The petition for review of the Commission’s orders will be denied.
. FERC regulations require a company to include among its filed schedules a Schedule E-3, “showing the quantities and the respective costs of natural gas stored at the beginning of the test period, the input, output and balance remaining in Mcf [thousand cubic feet] and associated cost by months, method of pricing of input, output and balance, and the claimed adjustments shall be disclosed and clearly and fully explained.” 18 C.F.R. § 154.63.
. The LIFO (last-in, first-out) accounting method is used by North Penn for recording the cost of gas bought and sold during a test year.
. For example, if the beginning balance is $10 million and the value of withdrawals in January is $1 million, the value of the inventory at the end of January would be shown as $9 million. In the event that injections in February are valued at $500,000, the balance of the inventory at the end of that month would be $9,500,-000. Should March show injections with a value of $600,000 and withdrawals valued at $400,000, the balance at the end of March would be $9,700,000. Adjustments are similarly made for each of the remaining months.
. The ALJ reached the conclusion that such an assumption is appropriate. The Commission upheld the assumption because “the facilities involved are fully developed and have been operational for a number of years, and there is no proposal here to increase or decrease the certified operation of the storage facilities.” Although North Penn challenged this ruling before the Commission, it has abandoned the objection here.
. As an example, if there were 5 million units of gas in storage as of December 31, multiplying that amount by the current cost of gas would give the beginning balance. If 1 million units were withdrawn in January, the balance at the end of January would be 4 million units multiplied by the current weighted average cost of gas. In the event that February showed 500,000 more units of injections than withdrawals, the current weighted average cost of gas times 4.5 million units would be the balance for the end of that month. Similar computations are made for each of the remaining months and then, as in the Commission’s formulation, all balances are added together and divided by thirteen to produce the allowance.

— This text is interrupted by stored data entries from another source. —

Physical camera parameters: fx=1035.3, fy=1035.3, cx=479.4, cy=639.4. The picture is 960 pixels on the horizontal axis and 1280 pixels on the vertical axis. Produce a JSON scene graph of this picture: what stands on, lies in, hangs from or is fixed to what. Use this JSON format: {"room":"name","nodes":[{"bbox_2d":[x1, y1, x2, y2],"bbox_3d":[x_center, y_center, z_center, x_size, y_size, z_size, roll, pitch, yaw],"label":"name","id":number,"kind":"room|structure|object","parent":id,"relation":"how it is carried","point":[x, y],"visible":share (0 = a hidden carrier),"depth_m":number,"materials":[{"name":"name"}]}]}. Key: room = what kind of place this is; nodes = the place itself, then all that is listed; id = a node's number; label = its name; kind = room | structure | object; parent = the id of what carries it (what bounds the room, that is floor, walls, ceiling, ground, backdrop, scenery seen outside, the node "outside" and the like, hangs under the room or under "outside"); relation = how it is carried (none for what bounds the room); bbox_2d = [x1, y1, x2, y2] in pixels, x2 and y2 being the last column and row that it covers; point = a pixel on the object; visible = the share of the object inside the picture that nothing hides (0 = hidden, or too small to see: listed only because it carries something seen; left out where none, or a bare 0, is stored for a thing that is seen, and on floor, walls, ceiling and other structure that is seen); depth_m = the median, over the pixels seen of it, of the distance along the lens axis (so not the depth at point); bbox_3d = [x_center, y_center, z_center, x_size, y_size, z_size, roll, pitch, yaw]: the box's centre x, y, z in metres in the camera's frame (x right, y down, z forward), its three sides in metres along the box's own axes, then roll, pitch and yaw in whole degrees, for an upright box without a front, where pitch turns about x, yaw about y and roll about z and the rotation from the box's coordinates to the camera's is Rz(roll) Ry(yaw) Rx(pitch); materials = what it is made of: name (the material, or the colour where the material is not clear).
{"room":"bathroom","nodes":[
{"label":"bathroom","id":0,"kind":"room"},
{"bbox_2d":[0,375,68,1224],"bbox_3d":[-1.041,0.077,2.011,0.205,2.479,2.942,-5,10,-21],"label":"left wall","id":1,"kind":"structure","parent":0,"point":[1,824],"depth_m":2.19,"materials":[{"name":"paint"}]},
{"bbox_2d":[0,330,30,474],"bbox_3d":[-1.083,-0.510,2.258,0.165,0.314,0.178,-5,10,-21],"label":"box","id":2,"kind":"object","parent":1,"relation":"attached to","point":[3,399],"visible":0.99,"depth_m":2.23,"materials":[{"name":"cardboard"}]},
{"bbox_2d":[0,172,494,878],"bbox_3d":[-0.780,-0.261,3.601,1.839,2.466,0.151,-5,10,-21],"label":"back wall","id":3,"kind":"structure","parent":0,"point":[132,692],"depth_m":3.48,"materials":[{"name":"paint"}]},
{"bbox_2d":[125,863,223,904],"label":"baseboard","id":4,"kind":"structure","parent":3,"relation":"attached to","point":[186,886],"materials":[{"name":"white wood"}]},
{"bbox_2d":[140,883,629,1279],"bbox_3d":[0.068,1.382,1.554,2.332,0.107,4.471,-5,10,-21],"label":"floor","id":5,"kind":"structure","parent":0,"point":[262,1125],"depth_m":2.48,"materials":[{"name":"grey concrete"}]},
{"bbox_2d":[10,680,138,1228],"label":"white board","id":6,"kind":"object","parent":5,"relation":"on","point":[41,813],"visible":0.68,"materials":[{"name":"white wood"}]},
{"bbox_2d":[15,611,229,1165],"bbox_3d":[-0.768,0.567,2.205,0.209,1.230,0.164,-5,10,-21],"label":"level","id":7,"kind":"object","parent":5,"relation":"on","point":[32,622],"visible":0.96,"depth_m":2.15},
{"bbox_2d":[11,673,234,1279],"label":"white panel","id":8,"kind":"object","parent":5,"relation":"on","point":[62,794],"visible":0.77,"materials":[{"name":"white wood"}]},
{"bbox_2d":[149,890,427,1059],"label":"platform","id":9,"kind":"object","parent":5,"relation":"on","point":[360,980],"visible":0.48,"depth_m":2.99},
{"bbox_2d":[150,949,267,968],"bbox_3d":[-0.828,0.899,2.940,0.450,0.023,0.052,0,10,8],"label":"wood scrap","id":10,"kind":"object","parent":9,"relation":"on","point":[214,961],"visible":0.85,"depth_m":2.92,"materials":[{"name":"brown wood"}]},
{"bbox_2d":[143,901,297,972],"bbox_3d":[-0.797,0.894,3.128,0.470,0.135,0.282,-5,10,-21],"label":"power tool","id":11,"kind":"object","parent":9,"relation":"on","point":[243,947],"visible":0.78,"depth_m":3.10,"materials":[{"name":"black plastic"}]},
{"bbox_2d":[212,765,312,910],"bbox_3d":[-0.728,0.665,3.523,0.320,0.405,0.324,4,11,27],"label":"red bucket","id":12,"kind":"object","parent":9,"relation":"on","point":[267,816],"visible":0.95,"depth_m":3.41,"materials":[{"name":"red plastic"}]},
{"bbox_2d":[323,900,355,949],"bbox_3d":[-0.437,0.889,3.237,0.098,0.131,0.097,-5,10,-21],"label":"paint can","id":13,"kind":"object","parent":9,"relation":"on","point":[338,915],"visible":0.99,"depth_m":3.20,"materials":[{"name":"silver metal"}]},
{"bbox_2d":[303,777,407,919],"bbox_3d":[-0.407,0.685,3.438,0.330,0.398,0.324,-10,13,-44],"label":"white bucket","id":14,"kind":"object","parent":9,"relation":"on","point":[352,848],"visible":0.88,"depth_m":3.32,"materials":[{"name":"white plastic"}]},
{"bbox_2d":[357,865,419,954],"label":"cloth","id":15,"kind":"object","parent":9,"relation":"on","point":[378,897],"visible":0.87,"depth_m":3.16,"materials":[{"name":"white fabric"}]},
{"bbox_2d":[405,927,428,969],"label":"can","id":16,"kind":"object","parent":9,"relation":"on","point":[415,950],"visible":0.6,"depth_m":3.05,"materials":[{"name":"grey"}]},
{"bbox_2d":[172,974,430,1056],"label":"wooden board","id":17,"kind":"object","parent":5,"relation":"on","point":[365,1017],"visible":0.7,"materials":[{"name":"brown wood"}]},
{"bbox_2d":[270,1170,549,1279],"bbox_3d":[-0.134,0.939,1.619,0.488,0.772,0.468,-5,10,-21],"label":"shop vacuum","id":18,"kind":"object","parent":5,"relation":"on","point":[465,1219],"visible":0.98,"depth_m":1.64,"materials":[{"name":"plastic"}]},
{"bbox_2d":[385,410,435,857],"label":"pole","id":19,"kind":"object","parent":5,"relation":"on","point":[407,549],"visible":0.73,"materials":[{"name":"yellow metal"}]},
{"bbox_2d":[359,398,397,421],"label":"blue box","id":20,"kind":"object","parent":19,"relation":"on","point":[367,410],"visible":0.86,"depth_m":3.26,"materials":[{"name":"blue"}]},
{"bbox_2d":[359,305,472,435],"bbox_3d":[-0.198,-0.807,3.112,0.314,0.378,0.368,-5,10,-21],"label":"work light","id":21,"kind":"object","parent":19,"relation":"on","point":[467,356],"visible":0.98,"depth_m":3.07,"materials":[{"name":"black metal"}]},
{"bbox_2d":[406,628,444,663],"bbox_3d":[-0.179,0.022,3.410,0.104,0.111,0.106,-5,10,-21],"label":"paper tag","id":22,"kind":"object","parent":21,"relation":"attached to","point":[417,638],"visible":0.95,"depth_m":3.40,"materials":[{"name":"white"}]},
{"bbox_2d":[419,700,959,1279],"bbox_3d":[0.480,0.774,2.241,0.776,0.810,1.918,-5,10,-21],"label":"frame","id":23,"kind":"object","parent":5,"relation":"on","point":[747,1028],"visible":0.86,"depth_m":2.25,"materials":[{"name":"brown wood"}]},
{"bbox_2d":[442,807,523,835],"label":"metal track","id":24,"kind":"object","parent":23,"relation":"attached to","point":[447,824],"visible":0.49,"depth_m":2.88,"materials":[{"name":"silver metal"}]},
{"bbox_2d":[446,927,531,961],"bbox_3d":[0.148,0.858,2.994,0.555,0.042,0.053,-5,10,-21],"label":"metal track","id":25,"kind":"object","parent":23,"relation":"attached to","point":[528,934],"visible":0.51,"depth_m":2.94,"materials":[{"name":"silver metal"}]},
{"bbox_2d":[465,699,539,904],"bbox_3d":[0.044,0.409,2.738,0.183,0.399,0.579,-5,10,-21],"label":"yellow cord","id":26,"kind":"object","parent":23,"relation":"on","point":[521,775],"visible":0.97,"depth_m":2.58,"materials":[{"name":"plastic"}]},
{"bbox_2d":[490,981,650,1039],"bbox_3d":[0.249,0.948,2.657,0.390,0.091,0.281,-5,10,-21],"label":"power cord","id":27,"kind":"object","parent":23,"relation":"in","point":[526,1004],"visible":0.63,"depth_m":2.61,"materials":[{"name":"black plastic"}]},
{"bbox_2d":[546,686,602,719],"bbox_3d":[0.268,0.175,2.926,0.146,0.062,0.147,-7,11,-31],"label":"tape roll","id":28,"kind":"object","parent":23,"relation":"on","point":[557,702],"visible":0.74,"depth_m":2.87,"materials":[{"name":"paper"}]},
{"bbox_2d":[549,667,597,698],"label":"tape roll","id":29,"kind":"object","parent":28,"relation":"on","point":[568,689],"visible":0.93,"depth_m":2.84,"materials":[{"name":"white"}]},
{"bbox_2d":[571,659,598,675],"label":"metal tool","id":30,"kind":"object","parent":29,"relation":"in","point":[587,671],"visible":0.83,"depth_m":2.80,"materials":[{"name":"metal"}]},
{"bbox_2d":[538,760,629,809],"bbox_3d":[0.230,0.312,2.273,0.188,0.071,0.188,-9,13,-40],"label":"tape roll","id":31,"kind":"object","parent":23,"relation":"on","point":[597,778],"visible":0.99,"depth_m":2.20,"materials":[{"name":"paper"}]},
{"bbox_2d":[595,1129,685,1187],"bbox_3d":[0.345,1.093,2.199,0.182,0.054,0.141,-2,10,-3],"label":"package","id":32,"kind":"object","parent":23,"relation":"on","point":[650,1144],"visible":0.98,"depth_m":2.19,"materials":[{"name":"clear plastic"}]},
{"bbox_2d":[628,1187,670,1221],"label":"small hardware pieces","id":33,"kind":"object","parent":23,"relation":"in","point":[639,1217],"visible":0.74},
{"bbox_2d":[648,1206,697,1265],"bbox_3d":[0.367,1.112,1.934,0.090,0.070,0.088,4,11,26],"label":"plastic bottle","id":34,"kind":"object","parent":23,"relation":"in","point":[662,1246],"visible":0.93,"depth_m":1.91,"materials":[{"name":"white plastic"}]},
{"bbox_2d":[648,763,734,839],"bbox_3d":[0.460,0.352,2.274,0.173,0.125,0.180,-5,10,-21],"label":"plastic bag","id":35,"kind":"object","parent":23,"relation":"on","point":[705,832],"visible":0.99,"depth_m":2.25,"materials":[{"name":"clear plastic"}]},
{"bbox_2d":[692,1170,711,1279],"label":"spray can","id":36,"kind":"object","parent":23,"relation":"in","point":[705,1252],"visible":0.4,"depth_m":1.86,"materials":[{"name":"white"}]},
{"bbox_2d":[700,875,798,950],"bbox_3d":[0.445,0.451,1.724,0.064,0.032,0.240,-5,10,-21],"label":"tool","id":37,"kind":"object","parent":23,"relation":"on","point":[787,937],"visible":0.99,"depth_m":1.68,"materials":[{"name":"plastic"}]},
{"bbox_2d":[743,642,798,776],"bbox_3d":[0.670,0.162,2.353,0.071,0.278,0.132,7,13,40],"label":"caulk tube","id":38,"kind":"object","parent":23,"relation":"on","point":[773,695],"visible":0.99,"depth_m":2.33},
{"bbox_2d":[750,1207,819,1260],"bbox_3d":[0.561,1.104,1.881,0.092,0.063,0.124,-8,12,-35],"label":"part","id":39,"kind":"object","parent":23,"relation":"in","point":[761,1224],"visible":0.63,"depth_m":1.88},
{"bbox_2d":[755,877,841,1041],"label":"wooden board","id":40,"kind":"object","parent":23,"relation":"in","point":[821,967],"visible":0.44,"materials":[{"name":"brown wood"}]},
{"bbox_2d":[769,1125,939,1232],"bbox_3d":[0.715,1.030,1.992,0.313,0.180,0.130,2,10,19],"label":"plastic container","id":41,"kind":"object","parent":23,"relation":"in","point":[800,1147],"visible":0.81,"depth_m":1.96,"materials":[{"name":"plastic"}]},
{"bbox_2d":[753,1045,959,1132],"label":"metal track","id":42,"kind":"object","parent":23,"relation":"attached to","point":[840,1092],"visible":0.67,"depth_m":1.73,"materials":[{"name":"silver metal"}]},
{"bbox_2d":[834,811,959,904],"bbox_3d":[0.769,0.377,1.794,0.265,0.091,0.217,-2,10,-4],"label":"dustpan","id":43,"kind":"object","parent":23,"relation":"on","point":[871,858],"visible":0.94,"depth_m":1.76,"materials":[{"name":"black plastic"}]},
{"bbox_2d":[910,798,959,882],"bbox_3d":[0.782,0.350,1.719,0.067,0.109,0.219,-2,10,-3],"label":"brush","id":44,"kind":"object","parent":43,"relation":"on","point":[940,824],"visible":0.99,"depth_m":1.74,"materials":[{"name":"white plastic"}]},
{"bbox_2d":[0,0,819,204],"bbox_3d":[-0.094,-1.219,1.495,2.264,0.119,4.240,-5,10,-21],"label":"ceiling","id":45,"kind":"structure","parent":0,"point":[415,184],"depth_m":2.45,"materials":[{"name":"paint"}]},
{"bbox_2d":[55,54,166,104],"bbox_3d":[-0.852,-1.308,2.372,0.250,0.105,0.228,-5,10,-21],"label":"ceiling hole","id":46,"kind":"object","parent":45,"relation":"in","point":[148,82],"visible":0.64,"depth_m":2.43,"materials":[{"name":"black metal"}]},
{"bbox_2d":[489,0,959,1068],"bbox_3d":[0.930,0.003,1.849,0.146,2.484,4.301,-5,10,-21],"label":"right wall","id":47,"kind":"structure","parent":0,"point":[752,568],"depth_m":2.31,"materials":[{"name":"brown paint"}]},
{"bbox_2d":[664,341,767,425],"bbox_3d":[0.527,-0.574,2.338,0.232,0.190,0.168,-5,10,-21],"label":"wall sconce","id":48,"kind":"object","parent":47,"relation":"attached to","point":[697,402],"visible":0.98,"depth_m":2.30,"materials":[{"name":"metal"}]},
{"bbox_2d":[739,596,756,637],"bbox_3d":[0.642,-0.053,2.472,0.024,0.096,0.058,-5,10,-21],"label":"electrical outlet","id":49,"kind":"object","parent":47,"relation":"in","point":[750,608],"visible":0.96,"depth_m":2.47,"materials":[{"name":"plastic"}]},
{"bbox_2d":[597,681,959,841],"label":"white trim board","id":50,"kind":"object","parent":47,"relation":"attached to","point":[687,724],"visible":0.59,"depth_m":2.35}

. The parties stipulated that North Penn’s overall rate of return is 11.10%.
. North Penn also relies on the ALJ’s statement that the method presented by the Commission’s staff at the hearing, which yielded an allowance of $11.3 million, “seriously undervalue^] working capital.” The ALJ was referring to the staffs pricing of test year adjustments at the considerably lower imbedded LIFO cost from the previous year instead of the current year’s LIFO cost. This resulted in lower values being assigned to injections into storage during the test year. What the ALJ did not comment on, however, was the fact that the staffs method also underpriced withdrawals. Thus, the monthly balances were reduced more slowly than under the Commission’s formula using current prices. We therefore do not accept the ALJ’s comment as a factual finding that an allowance of $11.3 million is an undervaluation.
. In the stipulation reached on the other aspects of North Penn’s rate schedule, the company agreed to make refunds to the extent that its proposed rates were reduced by the provisions of the stipulation. On this appeal, only the Commission’s authority to order refunds based on the reduction of the stored gas allowance is at issue.
. The pertinent part of subsection 4(e) provides:
“Where increased rates or charges are . . . made effective [at the expiration of the suspension period], the Commission may, . . . upon completion of the hearing and decision,
... order such natural-gas company to refund, with interest, the portion of such increased rates or charges by its decision found not justified.”
. In Laclede, the court said that, in considering the equities, the Commission could elect to act prospectively under the provisions of subsection 5(a) in lieu of ordering refunds under subsection 4(e). That issue is not before us, but we do not wish to be understood as foreclosing the possibility that the Commission may, in its discretion and under proper circumstances, decline to order refunds under subsection 4(e).